§ Available data
···
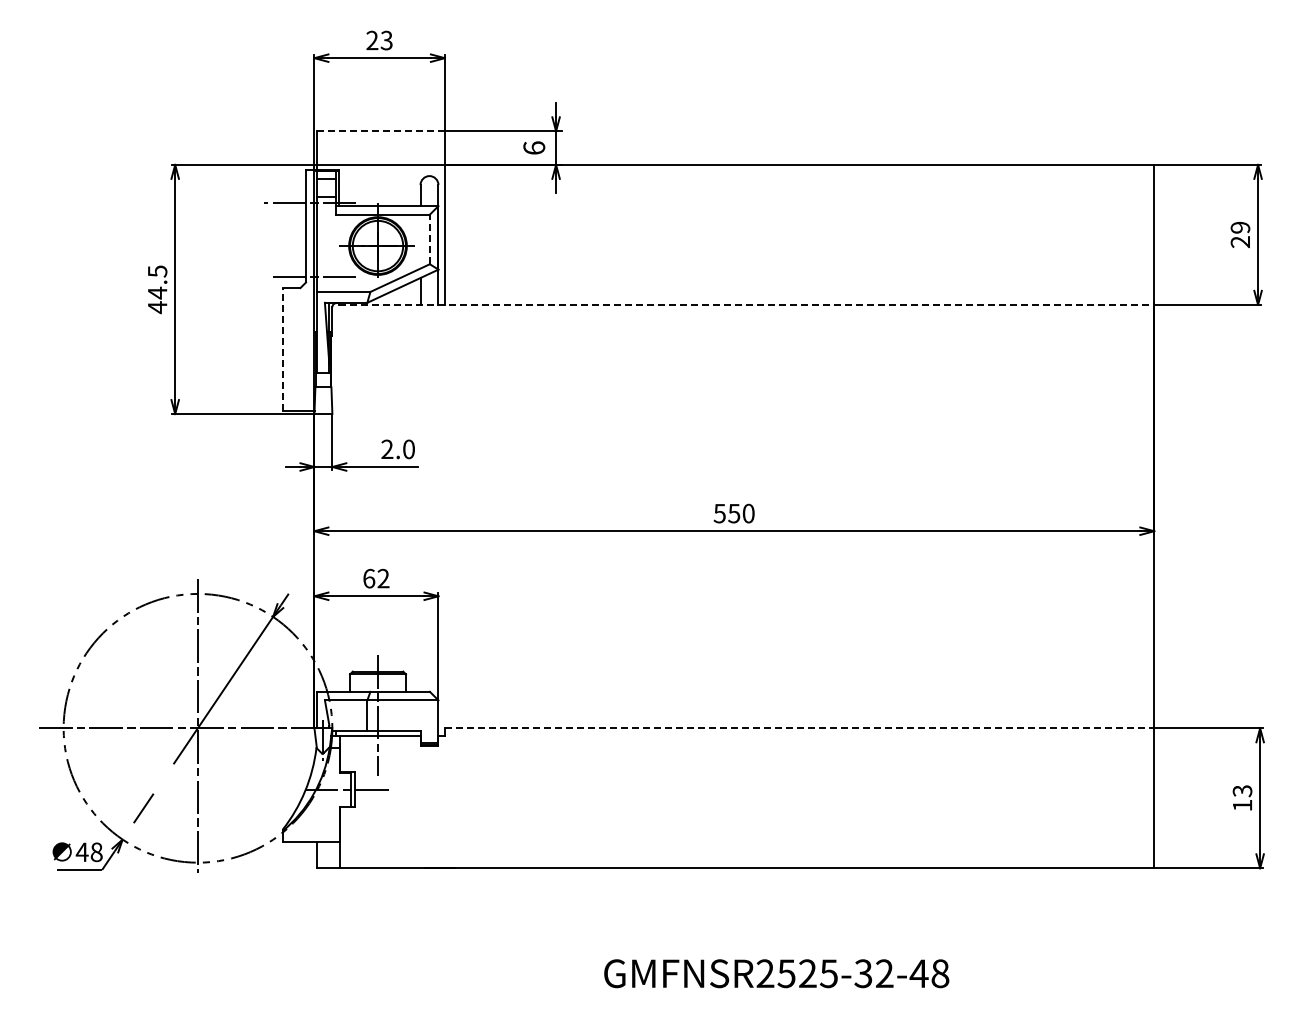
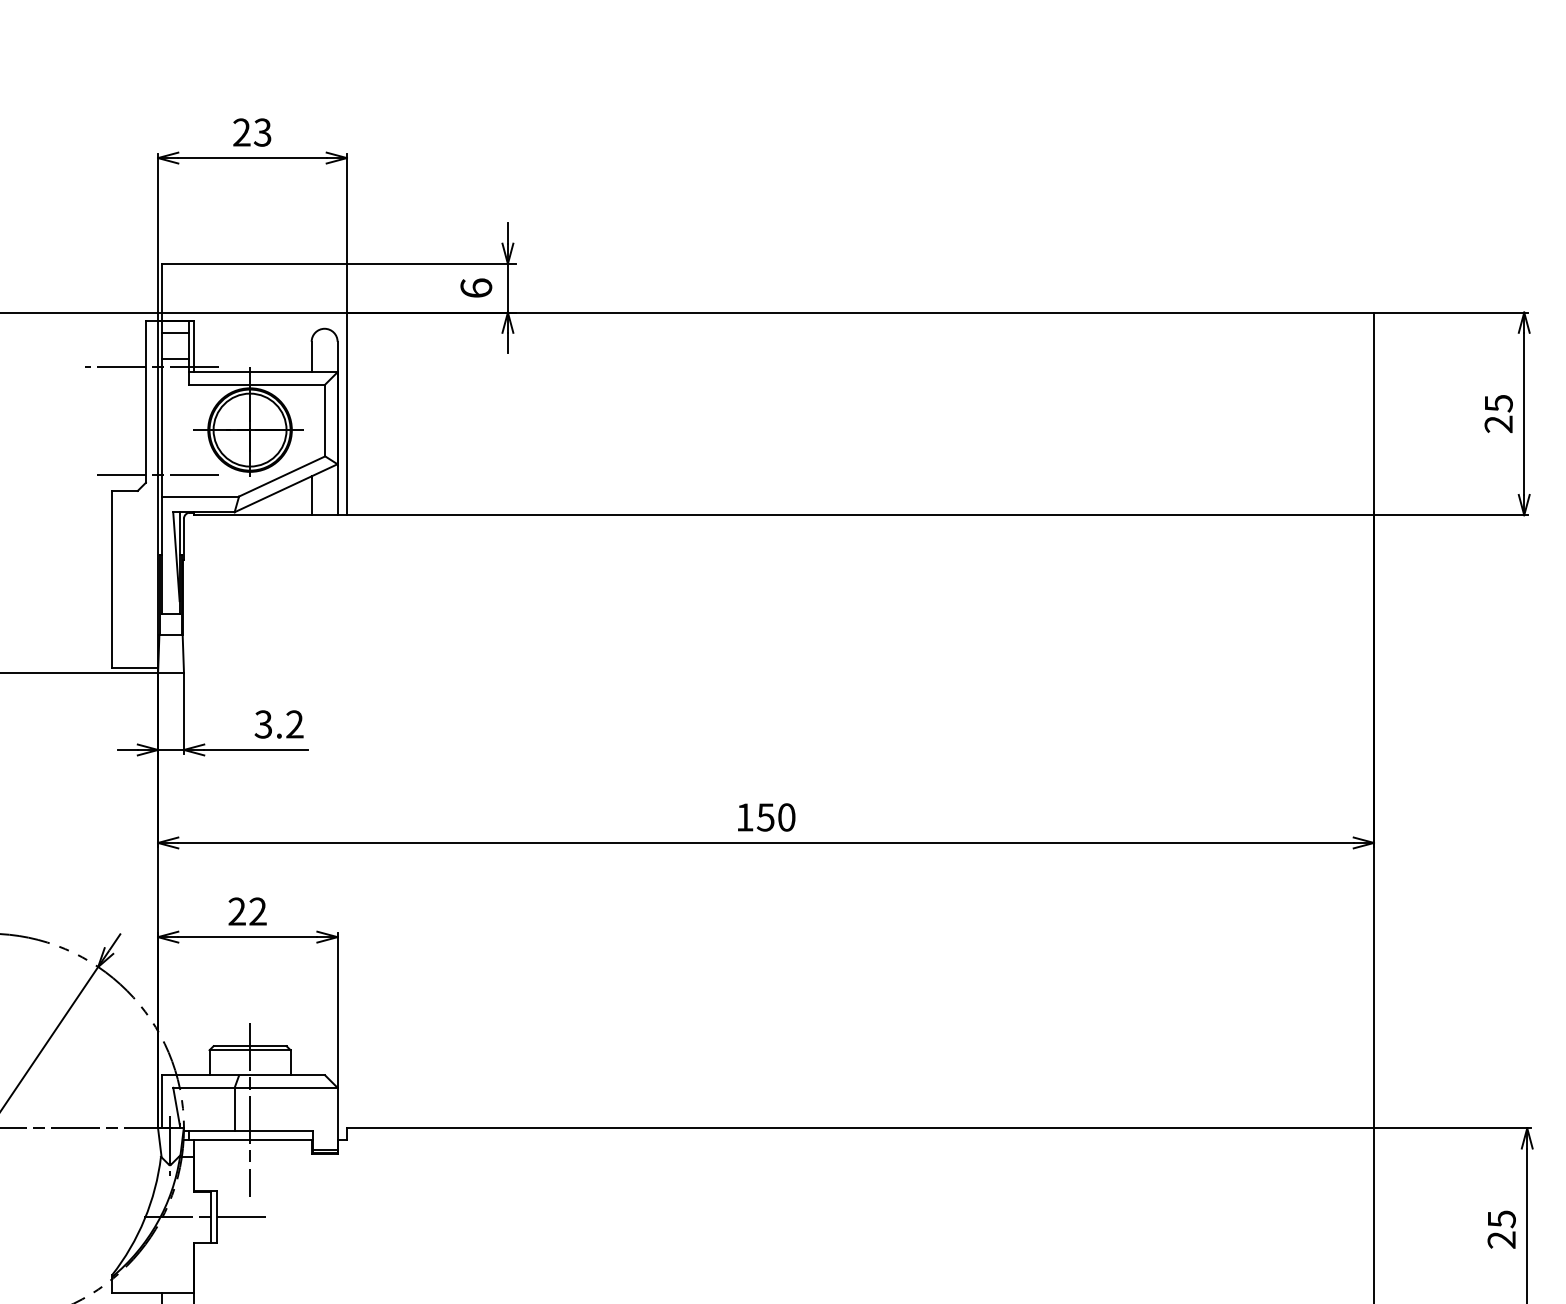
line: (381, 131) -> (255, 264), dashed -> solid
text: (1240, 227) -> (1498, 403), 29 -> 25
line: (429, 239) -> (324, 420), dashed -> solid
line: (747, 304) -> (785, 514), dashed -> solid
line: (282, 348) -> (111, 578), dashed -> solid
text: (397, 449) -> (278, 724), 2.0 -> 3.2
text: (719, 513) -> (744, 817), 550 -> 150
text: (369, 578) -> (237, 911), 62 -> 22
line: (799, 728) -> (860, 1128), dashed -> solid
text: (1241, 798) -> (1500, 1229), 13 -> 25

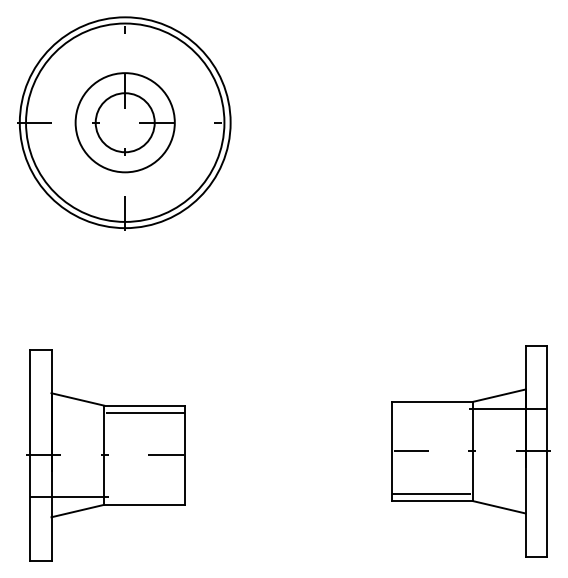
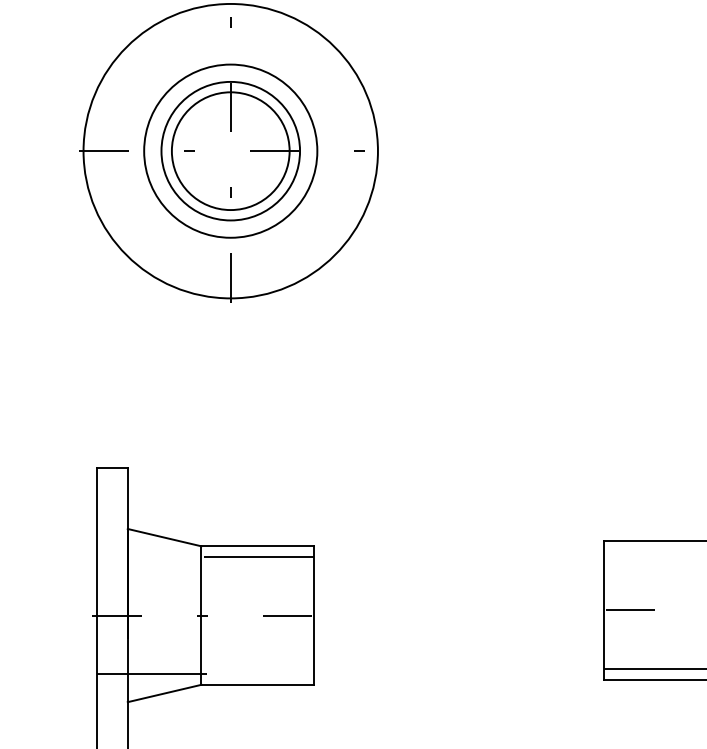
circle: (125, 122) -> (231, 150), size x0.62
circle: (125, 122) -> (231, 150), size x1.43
···
§ What is needed
All of the data must be given again exactly, without the pictures.

§ Output
line: (381, 131) -> (255, 264), dashed -> solid
text: (1240, 227) -> (1498, 403), 29 -> 25
line: (429, 239) -> (324, 420), dashed -> solid
line: (747, 304) -> (785, 514), dashed -> solid
line: (282, 348) -> (111, 578), dashed -> solid
text: (397, 449) -> (278, 724), 2.0 -> 3.2
text: (719, 513) -> (744, 817), 550 -> 150
text: (369, 578) -> (237, 911), 62 -> 22
line: (799, 728) -> (860, 1128), dashed -> solid
text: (1241, 798) -> (1500, 1229), 13 -> 25

circle: (125, 122) -> (231, 150), size x0.62
circle: (125, 122) -> (231, 150), size x1.43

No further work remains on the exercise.